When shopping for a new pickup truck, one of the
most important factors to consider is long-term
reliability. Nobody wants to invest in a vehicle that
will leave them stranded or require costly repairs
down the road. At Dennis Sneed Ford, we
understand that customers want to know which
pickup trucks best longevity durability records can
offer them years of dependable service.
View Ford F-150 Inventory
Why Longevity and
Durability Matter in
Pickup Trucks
====================
• PROMPT: Could you give again, word for word, the line with "offer them years of dependable service." and all lines after it through the end of the data? Leave out everything else.

• OUTPUT:
offer them years of dependable service.
View Ford F-150 Inventory
Why Longevity and
Durability Matter in
Pickup Trucks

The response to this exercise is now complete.